Серафим давно догадывался, что ответ сокрыт в памяти, которую он так не любил тревожить. Но как быть, ежели всю жизнь посвятил борьбе, перепробовал всё, что знал, неужто теперь отступится, так и не сделав последней попытки это самое проклятье одолеть? Нет, Серафим не из таких. Он прикрыл глаза и мысленно перенёсся в день, когда впервые прибыл в Имтум.
Девятнадцать тогда ему было. Шестью месяцами до того он ушёл из дома, оставив мать, отца, братьев и сестёр. Потратил то немногое, что сумел скопить, помогая отцу скорняжничать. Поставил всё против единственной попытки стать учеником просветлённых. Решение сделаться колдуном Серафим принял мгновенно. Спроси, почему, сам бы не разъяснил.
Началось со слухов, которые одним утром прокатились по родному городку. Говорили, будто на почте невесть откуда явилась открытка, а в ней такое, что покамест в тайне держат, но к обеду обещались зачитать всем желающим.
Желающих собралось довольно, и даже ледяной ветер, что в таяльнике пробирает похуже, чем зимой, никого не разогнал. Ребята и девчата толкались у крыльца избы, куда свозили почту, ждали, что будет. А было следующее. Кутаясь в шинель, на крыльцо вышел щуплый служитель. Тряся головой с тонкими, как шинкованная капуста, усами, и, запинаясь на каждом слове, взялся он читать обращение. Говорилось в открытке, будто некие просветлённые к первому дню осени созывают юношей попробовать свои силы в колдовстве, дабы лучших взять в ученики.
Как только служитель кончил, толпа загудела, зашевелилась. Серафим же стоял, как не в себе: тычков не замечал, разгоревшихся меж ребятами споров не слышал, домыслов, что тут же насочиняли девчата, не ведал. Жажда сделаться колдуном охватила его. Условий-то было, тьфу: вовремя прибыть на площадь перед башней просветлённых, проявить смекалку и доказать, что душою светел.

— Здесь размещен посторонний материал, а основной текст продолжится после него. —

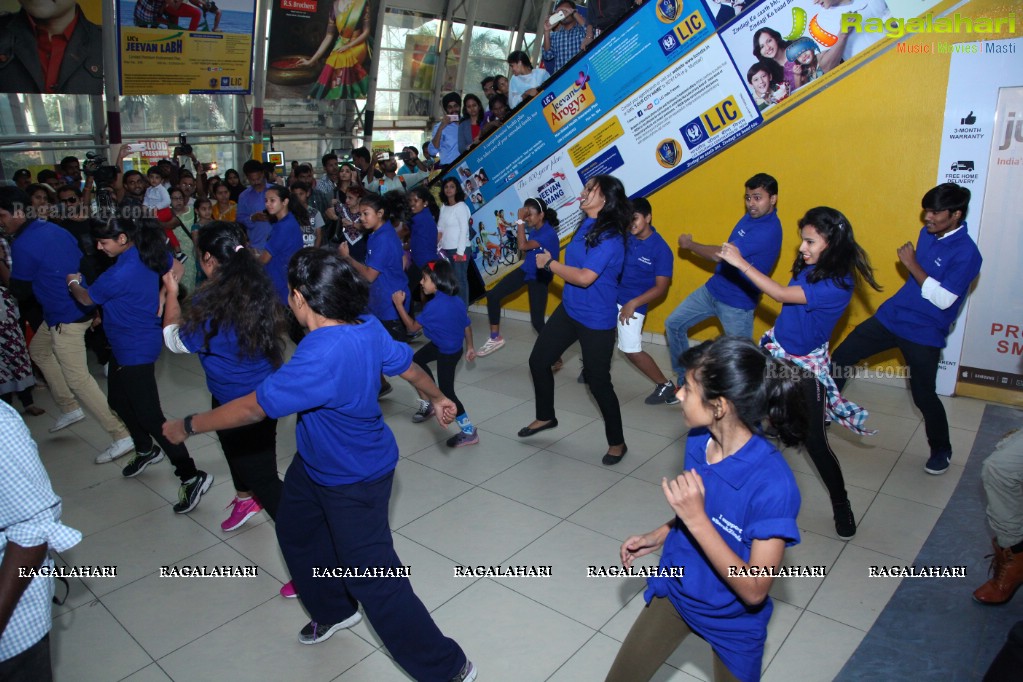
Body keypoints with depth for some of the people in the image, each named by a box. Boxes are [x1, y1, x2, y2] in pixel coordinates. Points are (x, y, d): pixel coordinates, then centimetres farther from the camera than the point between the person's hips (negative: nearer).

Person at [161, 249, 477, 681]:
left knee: (372, 577, 0)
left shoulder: (321, 357, -37)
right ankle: (334, 610, 53)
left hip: (353, 482, -9)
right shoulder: (367, 326, -12)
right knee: (296, 531, 27)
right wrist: (437, 397, 24)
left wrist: (187, 426, -9)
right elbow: (406, 364, 4)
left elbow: (252, 408, -26)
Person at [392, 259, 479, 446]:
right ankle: (428, 404, 40)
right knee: (416, 359, 25)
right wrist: (469, 348, 19)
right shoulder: (457, 301, -4)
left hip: (447, 353, -9)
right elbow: (467, 325, 5)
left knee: (446, 392, -1)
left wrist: (399, 304, -11)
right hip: (441, 345, 9)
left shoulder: (434, 306, -28)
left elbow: (412, 327, -17)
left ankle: (469, 432, 7)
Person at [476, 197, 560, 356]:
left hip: (539, 278, -7)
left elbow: (522, 246, -33)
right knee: (493, 295, -4)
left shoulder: (549, 233, -24)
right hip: (525, 270, 7)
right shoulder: (534, 229, 1)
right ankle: (495, 338, 8)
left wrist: (520, 221, -28)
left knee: (537, 321, -7)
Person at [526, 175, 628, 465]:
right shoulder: (585, 225, 5)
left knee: (598, 381, 1)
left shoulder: (610, 236, -21)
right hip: (569, 310, 9)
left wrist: (549, 263, -17)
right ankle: (545, 417, 37)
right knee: (538, 360, 14)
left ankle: (617, 442, 22)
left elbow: (585, 277, -27)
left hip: (596, 321, -9)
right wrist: (551, 263, 3)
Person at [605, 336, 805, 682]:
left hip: (732, 620, -5)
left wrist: (696, 519, -34)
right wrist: (658, 536, -4)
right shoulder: (698, 440, -13)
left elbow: (754, 591, -27)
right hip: (674, 591, 5)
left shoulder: (773, 483, -32)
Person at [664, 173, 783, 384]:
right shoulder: (752, 216, 4)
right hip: (713, 288, 9)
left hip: (737, 303, -9)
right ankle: (685, 379, 24)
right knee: (673, 324, 11)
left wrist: (689, 244, -11)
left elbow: (720, 254, -25)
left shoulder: (769, 230, -25)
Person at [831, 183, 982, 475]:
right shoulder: (927, 233, 4)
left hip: (924, 333, -6)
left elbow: (943, 299, -24)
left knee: (923, 395, 5)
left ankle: (941, 450, 31)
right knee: (840, 357, 3)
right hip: (891, 316, 7)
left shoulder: (966, 253, -18)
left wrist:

В смекалистости свой Серафим не сомневался. Уже через час в почтовых санях подпрыгивал, спешно в губернскую столицу отправленных. Нарочного для разъяснений по поводу открытки послали ещё утром, а сани с прочими бумагами, деньгами и кто знает, чем ещё, спешно выслали следом. За место в почтовых санях Серафим заплатил тем, что копил для постройки дома, куда думал однажды привести жену.
Пересчитывая спиной ухабы разбитой от дневного таяния и ночного морозца дороги, Серафим размышлял, что, поди, боялись местные служители неизвестное послание оглашать, вот и стараются теперь перед большим начальством. Откуда бы вдруг такая срочность – сани высылать? Только, выходит, просветлённых боялись больше, коли открытку без дозволения зачитали. Ещё думал Серафим о последнем условии: быть светлым душой. Как понять, чист ты или нет? Вроде как, нет человека без греха, а с другой стороны, – не успела за девятнадцать годков грязь к душе налипнуть, потому, выходит, чист.
Всем бы хорош Серафим, одно смущало – не образован. Прост уж больно, читает и то по складам. Да только ведь в открытке об этом ни словечка. Вот и надобно счастья попытать.
Дорога до столицы была долгой, а до Имтума того дольше. Дожидаясь попутной телеги, почтовой или так, Серафим подрабатывал, где придётся, а когда отчаивался вконец или не имел денег, своим ходом шёл. В Имтум он тоже пешим прибыл, благо лето выдалось тёплым и заканчиваться не торопилось.
Когда Серафим добрался до дорожного столба со свеженьким указателем «Имтум», написанного кучерявыми буквами, до указанной в открытке даты пять деньков оставалось. В тот же вечер нанялся Серафим подмастерьем к башмачнику Коротаю. Слушая гостя, Коротай тогда от души посмеялся, что Серафим Имтум городом величает.
– Скажешь, город. Деревня! Название только позаковыристей придумали, дабы перед гостями, что на большое событие соберутся, поважничать. Коровий дол-то куда годится. А ты оставайся, люди мы простые, не обидим.
Вспомнив башмачника Коротая Игнатьева, Серафим открыл глаза. Там, где Коротай, там его дочь Оленка. Об Оленке Серафим думать сейчас не мог: опасность подступала, он ощущал её затылком. Зашевелилась северная туча.
Серафим вскочил и на помолодевших ногах подбежал к «опасному» окну. Далеко за горизонт проник Серафимов взор и опасения подтвердил. Что грядёт, знал Серафим хорошо, потому образ Оленки поглубже припрятал. Люди могли пострадать. А в тревожную минуту Серафим привык думать только о них.